- _DATA TO PROCESS_:
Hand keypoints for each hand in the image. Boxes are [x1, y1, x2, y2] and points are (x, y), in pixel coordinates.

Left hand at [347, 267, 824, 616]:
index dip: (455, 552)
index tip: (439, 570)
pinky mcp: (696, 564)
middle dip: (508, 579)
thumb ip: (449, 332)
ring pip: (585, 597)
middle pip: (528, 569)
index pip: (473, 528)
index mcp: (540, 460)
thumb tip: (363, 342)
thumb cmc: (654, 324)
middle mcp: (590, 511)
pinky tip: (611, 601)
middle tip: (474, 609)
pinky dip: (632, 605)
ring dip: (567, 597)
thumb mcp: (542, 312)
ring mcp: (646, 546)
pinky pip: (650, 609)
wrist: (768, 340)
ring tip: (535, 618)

...

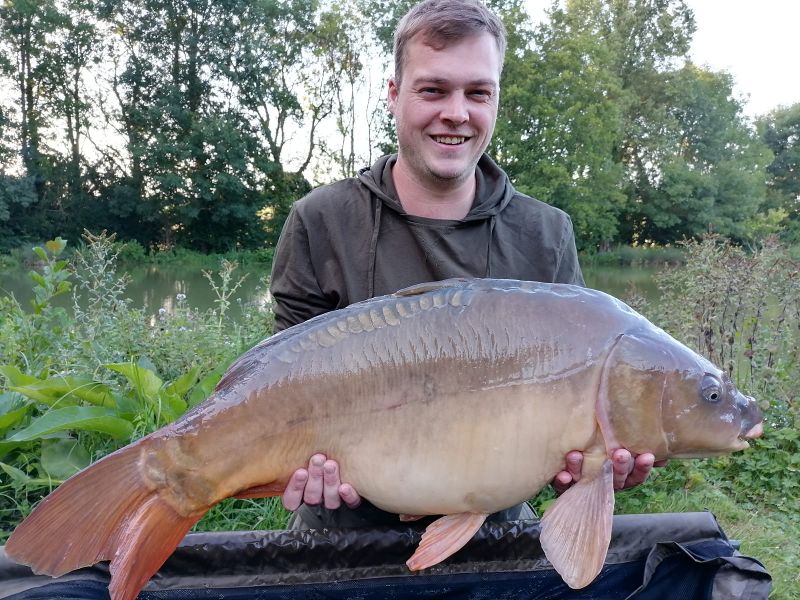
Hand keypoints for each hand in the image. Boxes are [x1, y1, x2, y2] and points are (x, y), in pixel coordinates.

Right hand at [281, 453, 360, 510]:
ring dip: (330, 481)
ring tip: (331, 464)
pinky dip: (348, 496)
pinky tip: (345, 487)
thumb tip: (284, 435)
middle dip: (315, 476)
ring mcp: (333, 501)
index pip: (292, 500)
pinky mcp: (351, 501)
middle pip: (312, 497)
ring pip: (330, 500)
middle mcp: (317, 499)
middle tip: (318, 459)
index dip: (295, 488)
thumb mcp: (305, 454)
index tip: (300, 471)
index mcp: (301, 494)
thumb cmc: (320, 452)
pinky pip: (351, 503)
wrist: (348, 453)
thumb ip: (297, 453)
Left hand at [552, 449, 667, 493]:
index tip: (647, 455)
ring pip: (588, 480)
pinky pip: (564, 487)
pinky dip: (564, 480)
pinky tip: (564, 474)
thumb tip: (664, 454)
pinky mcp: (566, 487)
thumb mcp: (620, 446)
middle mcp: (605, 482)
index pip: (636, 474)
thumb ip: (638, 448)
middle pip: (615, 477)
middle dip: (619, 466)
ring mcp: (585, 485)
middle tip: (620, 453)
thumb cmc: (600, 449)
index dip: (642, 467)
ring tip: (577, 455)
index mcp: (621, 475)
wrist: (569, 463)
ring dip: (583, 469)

- _TASK TO CARRY OUT_:
In the records above, the line with "middle pip: (312, 497)" marks the start and the line with "ring dip: (583, 469)" marks the end; copy that stretch exactly, both lines included, and nothing else.

- _ANSWER AREA_:
middle pip: (312, 497)
ring pip: (330, 500)
middle mcp: (317, 499)
middle tip: (318, 459)
index dip: (295, 488)
thumb mcp: (305, 454)
index tip: (300, 471)
index mcp: (301, 494)
thumb cmc: (320, 452)
pinky pip: (351, 503)
wrist: (348, 453)
thumb ip: (297, 453)
Left hand at [552, 449, 667, 493]:
index tip: (647, 455)
ring pip: (588, 480)
pinky pip: (564, 487)
pinky dip: (564, 480)
pinky tip: (564, 474)
thumb tip: (664, 454)
pinky mcp: (566, 487)
thumb mcp: (620, 446)
middle mcp: (605, 482)
index pip: (636, 474)
thumb ip: (638, 448)
middle pip: (615, 477)
middle dip: (619, 466)
ring mcp: (585, 485)
middle tip: (620, 453)
thumb cmc: (600, 449)
index dip: (642, 467)
ring tip: (577, 455)
index mcp: (621, 475)
wrist: (569, 463)
ring dip: (583, 469)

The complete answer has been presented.